Eli Filip Heckscher | Schwedischer Ökonom

Eli Filip Heckscher (* 24. November 1879 in Stockholm; * 26. November 1952 in Stockholm), schwedischer Ökonom und Wirtschaftshistoriker.

Heckscher schloss 1904 sein Studium an der Universität von Uppsala ab und promovierte zum Dr. 1907. Er wurde 1909 Professor an der damals kürzlich gegründeten Stockholm School of Economics. 1929 war er einer der Gründer und Direktor des Stockholmer Instituts für Wirtschaftsgeschichte.

Obwohl Heckscher heute hauptsächlich als Wirtschaftshistoriker in Erinnerung bleibt, leistete er auch mehrere Beiträge zur Wirtschaftstheorie, darunter das Konzept der Rohstoffpunkte, das die Fluktuation nicht konvertierbarer Papierwährungen begrenzt ( Ekonomisk Tidskrift , 1916).
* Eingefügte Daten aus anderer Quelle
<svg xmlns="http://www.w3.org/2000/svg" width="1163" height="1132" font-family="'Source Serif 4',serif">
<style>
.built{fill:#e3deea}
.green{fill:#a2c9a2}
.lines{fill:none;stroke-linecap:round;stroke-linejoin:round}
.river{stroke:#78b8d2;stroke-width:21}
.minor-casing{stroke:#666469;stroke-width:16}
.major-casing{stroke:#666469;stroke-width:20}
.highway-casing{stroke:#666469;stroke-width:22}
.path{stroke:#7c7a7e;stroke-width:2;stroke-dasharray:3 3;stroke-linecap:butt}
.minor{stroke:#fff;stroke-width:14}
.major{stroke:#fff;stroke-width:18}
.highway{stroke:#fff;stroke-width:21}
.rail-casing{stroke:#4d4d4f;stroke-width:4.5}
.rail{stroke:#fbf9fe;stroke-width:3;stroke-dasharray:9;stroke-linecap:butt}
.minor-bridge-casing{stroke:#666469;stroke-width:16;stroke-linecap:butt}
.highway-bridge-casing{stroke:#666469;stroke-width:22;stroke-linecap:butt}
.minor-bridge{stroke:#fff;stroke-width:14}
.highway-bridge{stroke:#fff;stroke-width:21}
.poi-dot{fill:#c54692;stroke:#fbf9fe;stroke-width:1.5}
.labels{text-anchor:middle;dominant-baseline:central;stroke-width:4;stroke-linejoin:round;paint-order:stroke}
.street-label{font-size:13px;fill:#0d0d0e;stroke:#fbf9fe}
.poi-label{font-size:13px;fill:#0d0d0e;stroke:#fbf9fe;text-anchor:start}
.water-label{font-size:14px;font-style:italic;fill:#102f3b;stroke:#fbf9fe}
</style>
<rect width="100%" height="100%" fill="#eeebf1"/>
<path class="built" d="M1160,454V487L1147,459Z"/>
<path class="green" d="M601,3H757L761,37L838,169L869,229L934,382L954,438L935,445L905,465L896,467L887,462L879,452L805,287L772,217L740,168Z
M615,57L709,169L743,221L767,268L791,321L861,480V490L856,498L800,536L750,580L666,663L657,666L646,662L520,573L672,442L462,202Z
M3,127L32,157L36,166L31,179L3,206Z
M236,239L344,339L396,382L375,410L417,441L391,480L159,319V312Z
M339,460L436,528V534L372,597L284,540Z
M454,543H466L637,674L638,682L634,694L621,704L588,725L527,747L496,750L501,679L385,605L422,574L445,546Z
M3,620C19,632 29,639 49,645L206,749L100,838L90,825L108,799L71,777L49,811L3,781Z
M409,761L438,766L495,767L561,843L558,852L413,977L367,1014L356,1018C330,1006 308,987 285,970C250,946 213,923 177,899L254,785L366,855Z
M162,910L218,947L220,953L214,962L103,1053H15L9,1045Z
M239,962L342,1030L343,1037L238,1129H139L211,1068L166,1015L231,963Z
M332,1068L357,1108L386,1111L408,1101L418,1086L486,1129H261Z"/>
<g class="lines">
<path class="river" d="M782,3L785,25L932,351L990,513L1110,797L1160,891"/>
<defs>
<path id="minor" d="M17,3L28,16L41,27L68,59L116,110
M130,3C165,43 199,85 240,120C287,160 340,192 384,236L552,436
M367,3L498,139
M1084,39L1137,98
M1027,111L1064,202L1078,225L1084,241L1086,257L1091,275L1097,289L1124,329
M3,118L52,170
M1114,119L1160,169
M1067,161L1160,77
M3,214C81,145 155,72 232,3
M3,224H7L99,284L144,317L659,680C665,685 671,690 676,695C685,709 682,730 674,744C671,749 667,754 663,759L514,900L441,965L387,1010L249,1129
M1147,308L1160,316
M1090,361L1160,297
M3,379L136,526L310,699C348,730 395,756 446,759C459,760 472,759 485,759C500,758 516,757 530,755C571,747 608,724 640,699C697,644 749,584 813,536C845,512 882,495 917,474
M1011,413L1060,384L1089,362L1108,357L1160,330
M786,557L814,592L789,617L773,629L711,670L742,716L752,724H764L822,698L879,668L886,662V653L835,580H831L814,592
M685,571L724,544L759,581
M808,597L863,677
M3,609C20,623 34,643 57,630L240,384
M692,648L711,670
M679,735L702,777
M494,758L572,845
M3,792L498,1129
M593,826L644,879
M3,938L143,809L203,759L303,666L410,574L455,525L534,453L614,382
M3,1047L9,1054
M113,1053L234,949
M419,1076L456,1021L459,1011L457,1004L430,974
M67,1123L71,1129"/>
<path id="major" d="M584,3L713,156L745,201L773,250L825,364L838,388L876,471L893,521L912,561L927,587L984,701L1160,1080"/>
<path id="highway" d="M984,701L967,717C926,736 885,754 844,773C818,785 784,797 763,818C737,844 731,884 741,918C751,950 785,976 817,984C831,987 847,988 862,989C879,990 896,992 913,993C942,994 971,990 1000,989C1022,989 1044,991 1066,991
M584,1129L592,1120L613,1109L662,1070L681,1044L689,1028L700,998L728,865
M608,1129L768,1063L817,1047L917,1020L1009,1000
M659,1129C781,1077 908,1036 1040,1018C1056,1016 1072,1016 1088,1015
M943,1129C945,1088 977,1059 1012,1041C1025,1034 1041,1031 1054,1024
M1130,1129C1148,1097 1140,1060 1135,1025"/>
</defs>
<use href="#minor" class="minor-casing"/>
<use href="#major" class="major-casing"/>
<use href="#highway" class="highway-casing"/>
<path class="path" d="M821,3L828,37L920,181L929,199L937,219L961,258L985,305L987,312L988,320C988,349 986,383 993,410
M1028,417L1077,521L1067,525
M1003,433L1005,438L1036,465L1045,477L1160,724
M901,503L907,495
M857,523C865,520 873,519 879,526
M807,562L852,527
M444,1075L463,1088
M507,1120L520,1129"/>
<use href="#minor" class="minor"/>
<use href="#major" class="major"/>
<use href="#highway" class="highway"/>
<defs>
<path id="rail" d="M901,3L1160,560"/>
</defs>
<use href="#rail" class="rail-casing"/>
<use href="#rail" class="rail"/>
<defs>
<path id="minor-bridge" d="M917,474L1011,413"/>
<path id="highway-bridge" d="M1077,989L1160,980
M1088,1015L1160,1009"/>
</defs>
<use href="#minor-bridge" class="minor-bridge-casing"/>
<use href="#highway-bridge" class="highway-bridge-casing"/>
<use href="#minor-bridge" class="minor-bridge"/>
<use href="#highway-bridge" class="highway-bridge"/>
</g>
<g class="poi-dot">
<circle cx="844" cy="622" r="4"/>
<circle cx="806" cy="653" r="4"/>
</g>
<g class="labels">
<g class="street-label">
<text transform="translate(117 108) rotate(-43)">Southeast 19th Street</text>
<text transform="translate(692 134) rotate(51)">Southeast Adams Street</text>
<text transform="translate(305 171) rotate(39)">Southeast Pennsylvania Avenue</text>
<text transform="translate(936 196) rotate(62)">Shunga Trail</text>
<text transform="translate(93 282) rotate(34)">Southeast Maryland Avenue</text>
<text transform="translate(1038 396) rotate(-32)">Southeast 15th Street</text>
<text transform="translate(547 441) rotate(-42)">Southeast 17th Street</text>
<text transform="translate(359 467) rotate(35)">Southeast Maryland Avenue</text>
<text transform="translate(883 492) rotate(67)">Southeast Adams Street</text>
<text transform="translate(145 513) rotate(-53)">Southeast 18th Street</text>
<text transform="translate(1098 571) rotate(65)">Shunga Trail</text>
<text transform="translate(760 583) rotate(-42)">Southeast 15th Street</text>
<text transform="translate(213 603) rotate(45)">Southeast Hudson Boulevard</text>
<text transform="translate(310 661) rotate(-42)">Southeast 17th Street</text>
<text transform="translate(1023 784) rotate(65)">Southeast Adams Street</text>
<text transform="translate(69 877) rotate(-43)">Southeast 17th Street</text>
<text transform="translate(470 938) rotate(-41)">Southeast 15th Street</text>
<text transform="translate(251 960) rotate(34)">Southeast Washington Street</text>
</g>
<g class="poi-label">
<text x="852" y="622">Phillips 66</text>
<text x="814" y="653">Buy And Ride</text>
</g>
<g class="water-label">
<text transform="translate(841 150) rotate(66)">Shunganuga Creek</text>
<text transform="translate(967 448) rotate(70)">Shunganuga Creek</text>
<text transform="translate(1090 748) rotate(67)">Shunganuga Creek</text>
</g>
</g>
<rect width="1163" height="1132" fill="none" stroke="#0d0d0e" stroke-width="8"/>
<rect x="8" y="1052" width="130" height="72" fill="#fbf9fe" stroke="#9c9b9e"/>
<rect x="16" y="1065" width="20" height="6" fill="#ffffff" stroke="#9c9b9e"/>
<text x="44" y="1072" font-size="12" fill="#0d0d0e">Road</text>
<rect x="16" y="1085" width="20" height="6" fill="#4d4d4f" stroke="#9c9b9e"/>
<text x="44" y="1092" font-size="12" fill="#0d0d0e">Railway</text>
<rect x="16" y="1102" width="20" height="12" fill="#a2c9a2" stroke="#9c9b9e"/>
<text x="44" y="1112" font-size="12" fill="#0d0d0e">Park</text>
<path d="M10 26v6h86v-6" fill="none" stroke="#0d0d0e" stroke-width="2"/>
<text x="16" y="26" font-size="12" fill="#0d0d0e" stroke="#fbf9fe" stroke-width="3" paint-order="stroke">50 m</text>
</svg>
In einem berühmten Artikel von 1919 sprach er sich für den Freihandel aus und stellte die Hypothese auf, dass der komparative Handelsvorteil verschiedener Länder auf unterschiedlichen Produktivitätsfaktoren beruht. Diese Idee wurde von seinem Schüler, dem Wirtschaftswissenschaftler Bertil Ohlin , erweitert und ist heute als die bekanntHeckscher-Ohlin-Theorie .

Heckscher schrieb hauptsächlich über Wirtschaftsgeschichte. Seine Arbeiten auf diesem Gebiet umfassen Kontinental Systemet (1918; The Continental System, 1922); Merkantilismen (1931; Merkantilismus, 1935), als Klassiker des Merkantilismus angesehen; und Sveriges ekonomiska historia (1935; Eine Wirtschaftsgeschichte Schwedens, 1954).